Hi, I retested on another machine and can see difference between Fedora 21 and RHEL7. My previous test was on Fedora 21, where it doesn't show that bug, while on RHEL7 the output is this: [hudson@miburman-jon33 bin]$ ./rhqctl status 17:39:04,947 INFO [org.jboss.modules] JBoss Modules version 1.3.3.Final-redhat-1 RHQ Storage Node (pid 12019 ) is ✔running RHQ Server (pid 13787 ) is ✔running JBossAS Java VM child process (pid 13906 ) is ✔running RHQ Agent (pid 14818 ) is ✔running [hudson@miburman-jon33 bin]$ kill -9 12019 [hudson@miburman-jon33 bin]$ cat ../rhq-storage/bin/cassandra.pid 12019[hudson@miburman-jon33 bin]$ ./rhqctl status 17:39:32,742 INFO [org.jboss.modules] JBoss Modules version 1.3.3.Final-redhat-1 RHQ Storage Node (no pid file) is ✘down RHQ Server (pid 13787 ) is ✔running JBossAS Java VM child process (pid 13906 ) is ✔running RHQ Agent (pid 14818 ) is ✔running [hudson@miburman-jon33 bin]$ rm -f ../rhq-storage/bin/cassandra.pid [hudson@miburman-jon33 bin]$ touch ../rhq-storage/bin/cassandra.pid [hudson@miburman-jon33 bin]$ ./rhqctl status 17:40:51,219 INFO [org.jboss.modules] JBoss Modules version 1.3.3.Final-redhat-1 RHQ Storage Node (pid ) is ✔running RHQ Server (pid 13787 ) is ✔running JBossAS Java VM child process (pid 13906 ) is ✔running RHQ Agent (pid 14818 ) is ✔running [hudson@miburman-jon33 bin]$ There seems to be at least different return codes between RHEL and Fedora also: RHEL7: [hudson@miburman-jon33 bin]$ kill -0 kill: usage: kill [-s sigspec | -n signum | -sigspec] pid | jobspec ... or kill -l [sigspec] [hudson@miburman-jon33 bin]$ echo $? 1 [hudson@miburman-jon33 bin]$ Fedora 21: [michael@miranda bin]$ kill -0 kill: usage: kill [-s sigspec | -n signum | -sigspec] pid | jobspec ... or kill -l [sigspec] [michael@miranda bin]$ echo $? 2 [michael@miranda bin]$ So yes, it seems this is platform dependant bug..

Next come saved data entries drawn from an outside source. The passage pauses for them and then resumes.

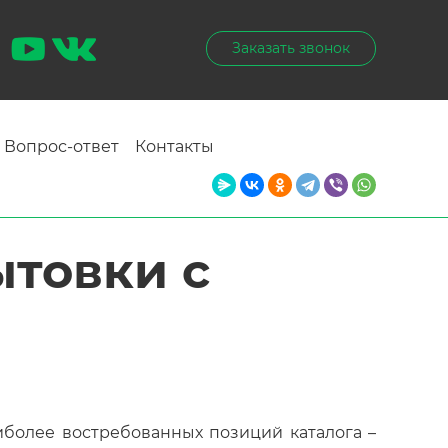
Заказать звонок
Вопрос-ответ
Контакты
ытовки с
иболее востребованных позиций каталога –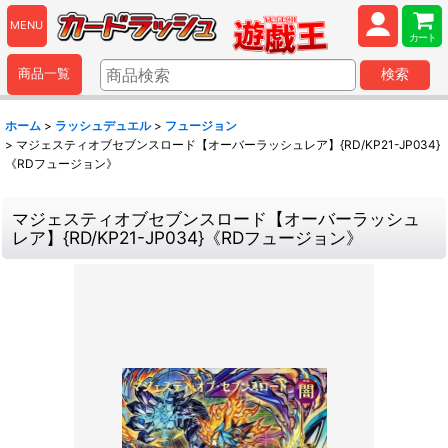
MENU
カート
商品一覧
検索
ホーム
>
ラッシュデュエル
>
フュージョン
>
マジェスティオブセブンスロード【オーバーラッシュレア】{RD/KP21-JP034}
《RDフュージョン》
マジェスティオブセブンスロード【オーバーラッシュ
レア】{RD/KP21-JP034}《RDフュージョン》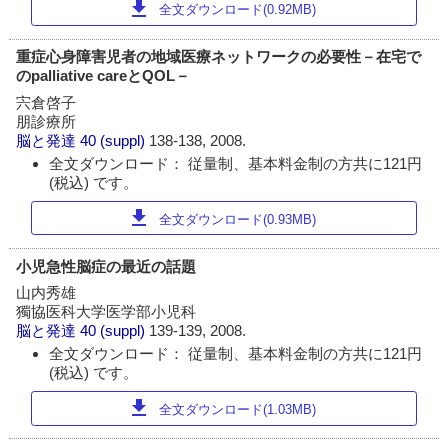
download
全文ダウンロード(0.92MB)
重症心身障害児者の地域医療ネットワークの必要性－在宅で
のpalliative careとQOL－
宍倉啓子
朋診療所
脳と発達
40 (suppl)
138-138, 2008.
全文ダウンロード： 従量制、基本料金制の方共に121円
(税込) です。
download
全文ダウンロード(0.93MB)
小児急性脳症の最近の話題
山内秀雄
獨協医科大学医学部小児科
脳と発達
40 (suppl)
139-139, 2008.
全文ダウンロード： 従量制、基本料金制の方共に121円
(税込) です。
download
全文ダウンロード(1.03MB)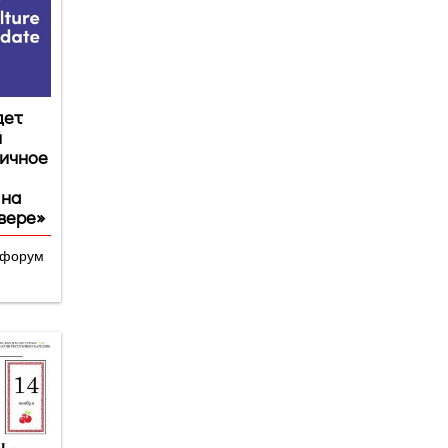
дет
й
ичное
 на
вере»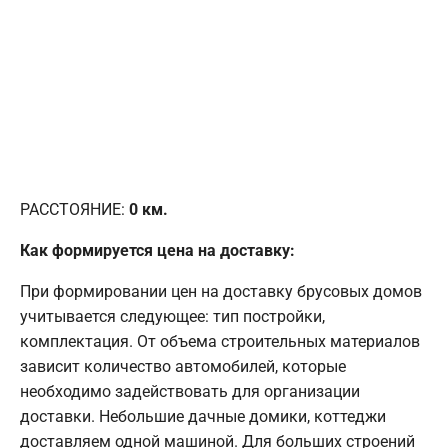
РАССТОЯНИЕ:
0
км.
Как формируется цена на доставку:
При формировании цен на доставку брусовых домов
учитывается следующее: тип постройки,
комплектация. От объема строительных материалов
зависит количество автомобилей, которые
необходимо задействовать для организации
доставки. Небольшие дачные домики, коттеджи
доставляем одной машиной. Для больших строений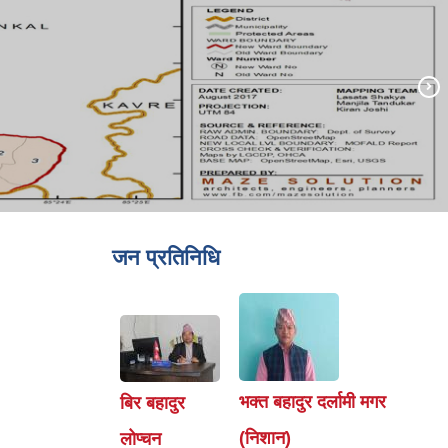
जन प्रतिनिधि
भक्त बहादुर दर्लामी मगर
बिर बहादुर
(निशान)
लोप्चन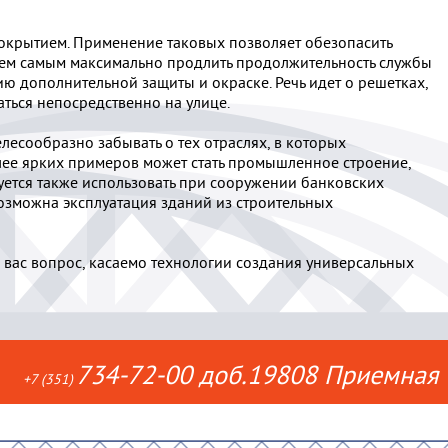
окрытием. Применение таковых позволяет обезопасить
 тем самым максимально продлить продолжительность службы
ю дополнительной защиты и окраске. Речь идет о решетках,
аться непосредственно на улице.
лесообразно забывать о тех отраслях, в которых
лее ярких примеров может стать промышленное строение,
уется также использовать при сооружении банковских
озможна эксплуатация зданий из строительных
 вас вопрос, касаемо технологии создания универсальных
734-72-00 доб.19808 Приемная
+7 (351)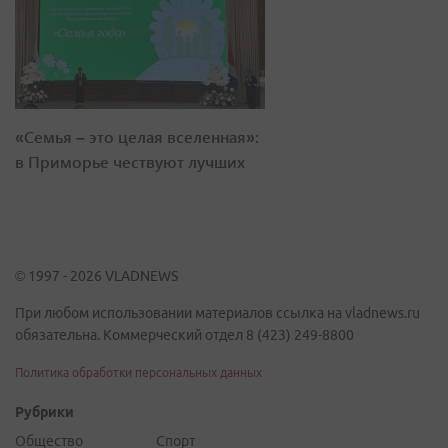
«Семья – это целая вселенная»:
в Приморье чествуют лучших
© 1997 - 2026 VLADNEWS
При любом использовании материалов ссылка на vladnews.ru
обязательна. Коммерческий отдел 8 (423) 249-8800
Политика обработки персональных данных
Рубрики
Общество
Спорт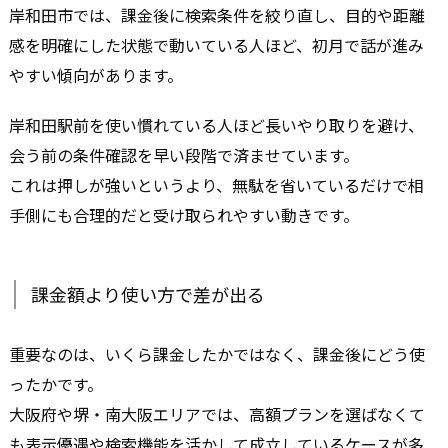
岸和田市では、課金後に検索条件を絞り直し、目的や距離
感を明確にした状態で動いている人ほど、初月で話が進み
やすい傾向があります。
岸和田駅前を使い慣れている人ほど長いやり取りを避け、
会う前の条件確認を早い段階で済ませています。
これは押しが強いというより、無駄を省いているだけで相
手側にも合理的だと受け取られやすい動きです。
課金額より使い方で差が出る
重要なのは、いくら課金したかではなく、課金後にどう使
ったかです。
大阪府や堺・南大阪エリアでは、高額プランを選ばなくて
も表示優遇や検索機能を活かして成立しているケースが多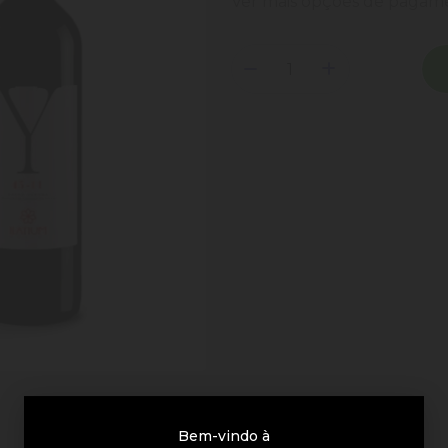
Ver mais opções de paga
Bem-vindo à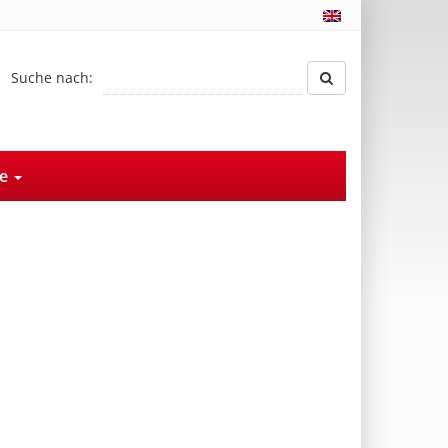
Suche nach:
ce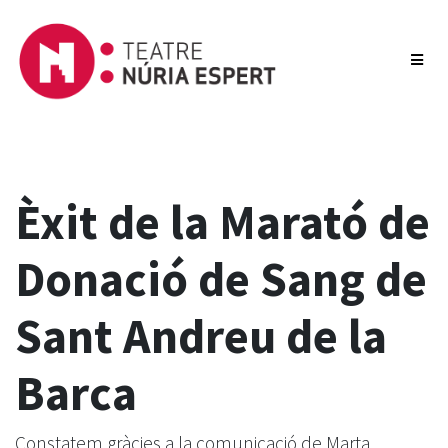
Èxit de la Marató de
Donació de Sang de
Sant Andreu de la
Barca
Constatem gràcies a la comunicació de Marta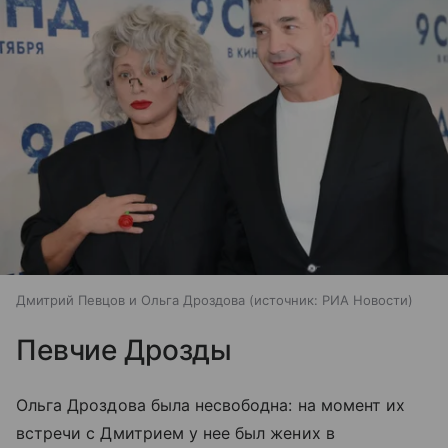
Дмитрий Певцов и Ольга Дроздова
источник:
РИА Новости
Певчие Дрозды
Ольга Дроздова была несвободна: на момент их
встречи с Дмитрием у нее был жених в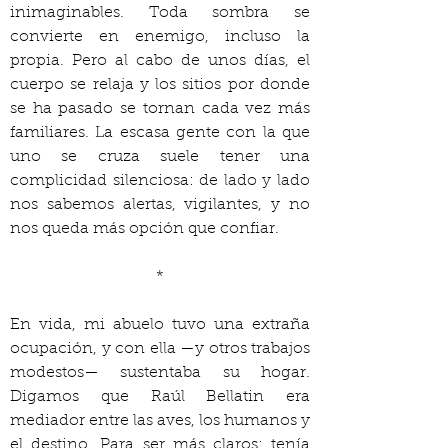
inimaginables. Toda sombra se 
convierte en enemigo, incluso la 
propia. Pero al cabo de unos días, el 
cuerpo se relaja y los sitios por donde 
se ha pasado se tornan cada vez más 
familiares. La escasa gente con la que 
uno se cruza suele tener una 
complicidad silenciosa: de lado y lado 
nos sabemos alertas, vigilantes, y no 
nos queda más opción que confiar.
*
En vida, mi abuelo tuvo una extraña 
ocupación, y con ella —y otros trabajos 
modestos— sustentaba su hogar. 
Digamos que Raúl Bellatin era 
mediador entre las aves, los humanos y 
el destino. Para ser más claros: tenía 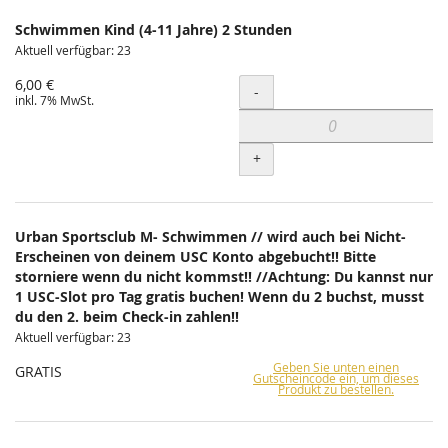
Schwimmen Kind (4-11 Jahre) 2 Stunden
Aktuell verfügbar: 23
6,00 €
Menge
-
inkl. 7% MwSt.
+
Urban Sportsclub M- Schwimmen // wird auch bei Nicht-
Erscheinen von deinem USC Konto abgebucht!! Bitte
storniere wenn du nicht kommst!! //Achtung: Du kannst nur
1 USC-Slot pro Tag gratis buchen! Wenn du 2 buchst, musst
du den 2. beim Check-in zahlen!!
Aktuell verfügbar: 23
Geben Sie unten einen
GRATIS
Gutscheincode ein, um dieses
Produkt zu bestellen.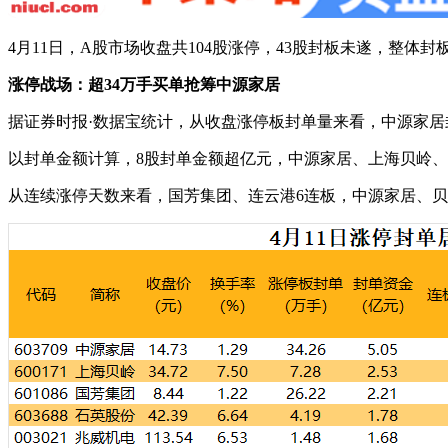
4月11日，A股市场收盘共104股涨停，43股封板未遂，整体封板率
涨停战场：超34万手买单抢筹中源家居
据证券时报·数据宝统计，从收盘涨停板封单量来看，中源家居封单
以封单金额计算，8股封单金额超亿元，中源家居、上海贝岭、国芳
从连续涨停天数来看，国芳集团、连云港6连板，中源家居、贝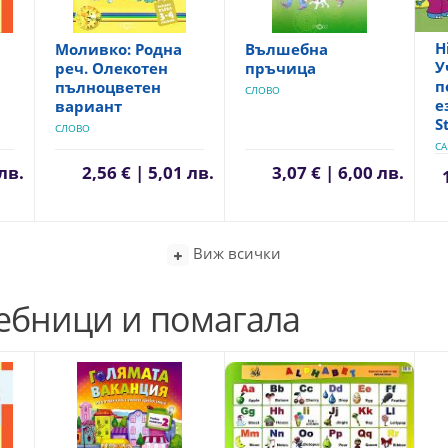
H
Моливко: Родна
Вълшебна
У
реч. Олекотен
пръчица
п
пълноцветен
СЛОВО
е
вариант
S
СЛОВО
CA
 лв.
2,56 € | 5,01 лв.
3,07 € | 6,00 лв.
Виж всички
чебници и помагала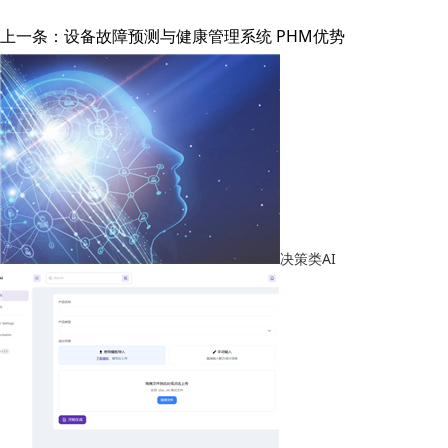
上一条：设备故障预测与健康管理系统 PHM优势
决策类AI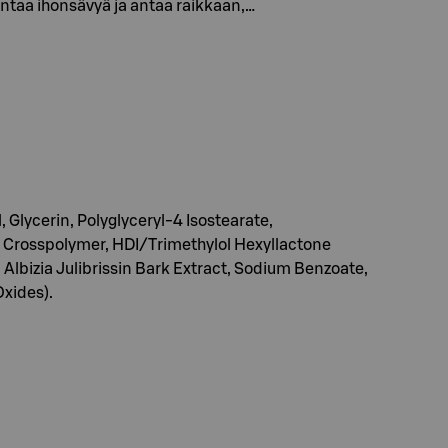
ntaa ihonsävyä ja antaa raikkaan,…
lycerin, Polyglyceryl-4 Isostearate,
 Crosspolymer, HDI/Trimethylol Hexyllactone
Albizia Julibrissin Bark Extract, Sodium Benzoate,
Oxides).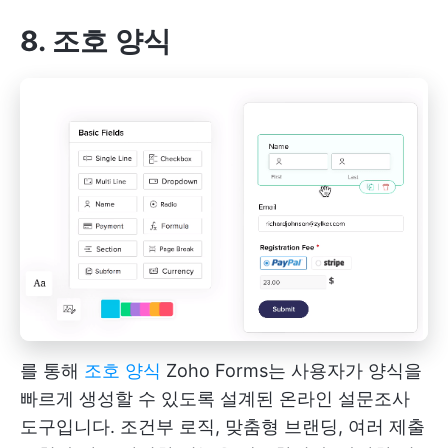
8. 조호 양식
를 통해
조호 양식
Zoho Forms는 사용자가 양식을
빠르게 생성할 수 있도록 설계된 온라인 설문조사
도구입니다. 조건부 로직, 맞춤형 브랜딩, 여러 제출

Changed on master: commit 58cdc87e9178ec73e277cbbc3c80d3b9d3516181 Author: Michael Burman <miburman> Date: Thu Nov 27 14:31:12 2014 +0200 [BZ 1155822] Validate that pid is a numeric value
branch: release/jon3.3.x link: https://github.com/rhq-project/rhq/commit/8de7831d8 time: 2015-01-08 23:44:47 +0100 commit: 8de7831d880d440ec371c2a37fc518b32bac89d5 author: Michael Burman - miburman message: [BZ 1155822] Validate that pid is a numeric value (cherry picked from commit 58cdc87e9178ec73e277cbbc3c80d3b9d3516181) Signed-off-by: Libor Zoubek <lzoubek>
Moving to ON_QA as available for test with the latest 3.3.1.ER01 bits from here: http://download.devel.redhat.com/brewroot/packages/org.jboss.on-jboss-on-parent/3.3.0.GA/12/maven/org/jboss/on/jon-server-patch/3.3.0.GA/jon-server-patch-3.3.0.GA.zip
Created attachment 984763 [details] fed20_status.log
Created attachment 984764 [details] rhel6-status.log
Created attachment 984765 [details] rhel7_status.log
verified on rhel6, rhel7 and fedora20. logs attached.